A good example of a spread of dishes during a celebration will include Rendang, Curry Seccu (mutton), Debal, Sambal Capitang, Cari Keluak, Vindaloo, Green Chilli Sambal, Pacheree, Cucumber and Pineapple Sambal, Blueda and Bolu Cocu. The Eurasians, like the Peranakans, love to feed people.
My first memory of a Eurasian restaurant was Kristang along Orchard Road. This was in the early eighties. Unfortunately, it lasted for a couple of years before folding.
Would you like to see more Eurasian dishes introduced in everyday cuisine?
Yes, but it can be an acquired taste sometimes, depending on the dishes. As the cuisine evolved, it has not changed at all. It is highly protected and every family guards their recipes and are reluctant to share even amongst relatives. I really do not want to see a restaurant messing with an original flavour of a dish that I have loved all my life, just because they want it to be more acceptable [to the masses].
I believe the introduction has to be done sensibly with a narrative, so that people can appreciate the origins and why the dish is flavoured the way it is.
As a child growing up, what were your earliest memories of cooking?
Honestly, slaving for my granddad. “Child labour” was very prevalent in the sixties! I don’t mean that in a bad way, but it was more an acceptance [of the way things were at the time]. It also taught me discipline and time management — if you wanted to play with your friends, quickly accomplish your chores so that you can be free to do whatever you want.
I started at a really young age — cutting, chopping, grinding, stirring and everything else that ended with “ing”. However, if it wasn’t for what I did growing up, I would have never been able to learn the techniques, recipes, ingredients and names of the dishes I’m so familiar with today. In all honesty, I embrace what I had gone through in my youth and I would, without any second thoughts, do it all over again.
Do you prefer to dine out or prepare a home-cooked meal?
My biggest joy in cooking is having friends come over for a meal. This is something I continually do and will never stop this habit of having people in my home. I would usually serve a mix of anything that encompasses heritage cuisine. Of course, during Christmas, it would be an intimidating spread of at least 10 to 15 Eurasian dishes!

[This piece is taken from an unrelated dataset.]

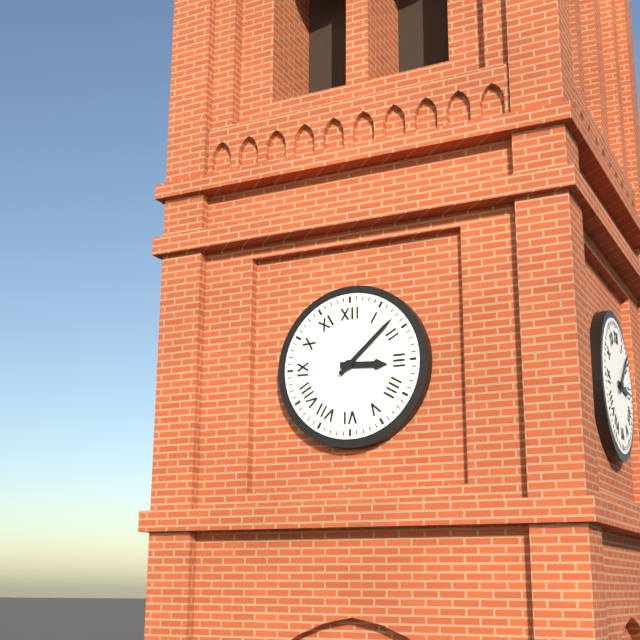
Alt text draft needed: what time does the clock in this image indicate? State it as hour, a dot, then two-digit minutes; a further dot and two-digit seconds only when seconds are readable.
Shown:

Today, when friends meet, it’s usually in a selected restaurant. It’s fine but you don’t have the freedom of being relaxed in a home that is generous in giving and feeds you with food cooked with love. Somehow, there’s no comparison to a home-cooked meal.
I have two favourite dishes: Debal with pig trotters and Batata Caldu Leite Cocu (sweet potatoes in coconut milk) which must be eaten with sambal belachan!
What are you up to these days?
I am currently planning a soon-to-launch takeaway offer with a weekly updated menu. Pricing will be $180 for 4 pax including delivery. I am also working towards launching a new restaurant, slated to open early next year. This time around, I will be a partner in an organisation that is deeply rooted in the F&B segment.
The outlet will be centrally located, within a good mix of condominiums, landed and HDB properties, and offices. We will not only serve dine-in heritage cuisine but also have a separate takeaway menu. We will also offer one-dish meals, from noodles to rice. It will be all-day dining, from breakfast to dinner.
We will have a retail space within the outlet to sell our pickles, sambals and vacuum-packed finished and unfinished items. There will also be a private room, with a “Chef’s menu” that changes according to what is available throughout the year. This will focus 40% on local migratory fish species and lost heritage dishes from all the different ethnicities within Singapore.
Besides food, the restaurant will carry a range of specially selected craft beers, wines, spirits, sakes and a selection of crafted cocktails (alcoholic and non-alcoholic). There will also be an assortment of small bites to accompany the alcoholic beverages.